— RECORD SET —
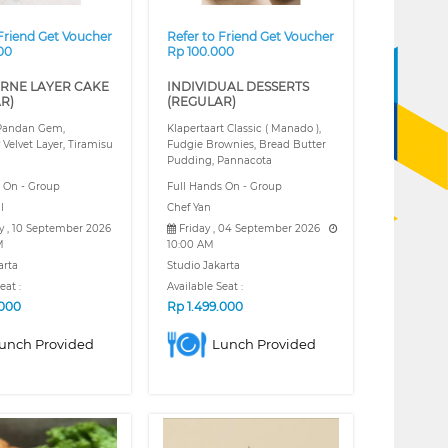
 Friend Get Voucher
Refer to Friend Get Voucher
00
Rp 100.000
RNE LAYER CAKE
INDIVIDUAL DESSERTS
R)
(REGULAR)
 Pandan Gem,
Klapertaart Classic ( Manado ),
 Velvet Layer, Tiramisu
Fudgie Brownies, Bread Butter
Pudding, Pannacota
s On - Group
Full Hands On - Group
l
Chef Yan
y , 10 September 2026
Friday , 04 September 2026
M
10:00 AM
arta
Studio Jakarta
eat :
Available Seat :
.000
Rp
1.499.000
unch Provided
Lunch Provided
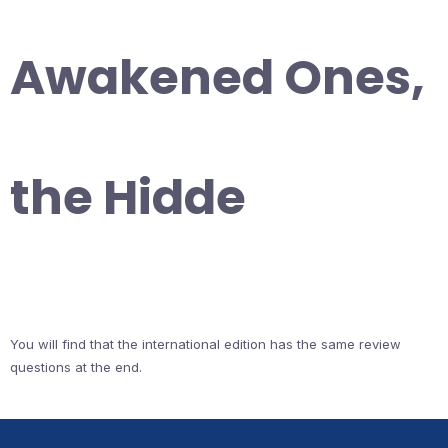
Awakened Ones,
the Hidde
You will find that the international edition has the same review
questions at the end.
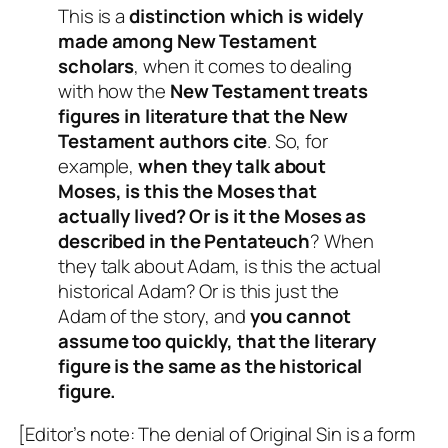
This is a
distinction which is widely
made among New Testament
scholars
, when it comes to dealing
with how the
New Testament treats
figures in literature that the New
Testament authors cite
. So, for
example,
when they talk about
Moses, is this the Moses that
actually lived? Or is it the Moses as
described in the Pentateuch
? When
they talk about Adam, is this the actual
historical Adam? Or is this just the
Adam of the story, and
you cannot
assume too quickly, that the literary
figure is the same as the historical
figure.
[Editor’s note: The denial of Original Sin is a form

— TASK STATEMENT —
Retype every line of the material above character for character, keeping the original line breaks and leaving out the pictures.

— ANSWER SPACE —
 Friend Get Voucher
Refer to Friend Get Voucher
00
Rp 100.000
RNE LAYER CAKE
INDIVIDUAL DESSERTS
R)
(REGULAR)
 Pandan Gem,
Klapertaart Classic ( Manado ),
 Velvet Layer, Tiramisu
Fudgie Brownies, Bread Butter
Pudding, Pannacota
s On - Group
Full Hands On - Group
l
Chef Yan
y , 10 September 2026
Friday , 04 September 2026
M
10:00 AM
arta
Studio Jakarta
eat :
Available Seat :
.000
Rp
1.499.000
unch Provided
Lunch Provided
Awakened Ones,
the Hidde
You will find that the international edition has the same review
questions at the end.
This is a
distinction which is widely
made among New Testament
scholars
, when it comes to dealing
with how the
New Testament treats
figures in literature that the New
Testament authors cite
. So, for
example,
when they talk about
Moses, is this the Moses that
actually lived? Or is it the Moses as
described in the Pentateuch
? When
they talk about Adam, is this the actual
historical Adam? Or is this just the
Adam of the story, and
you cannot
assume too quickly, that the literary
figure is the same as the historical
figure.
[Editor’s note: The denial of Original Sin is a form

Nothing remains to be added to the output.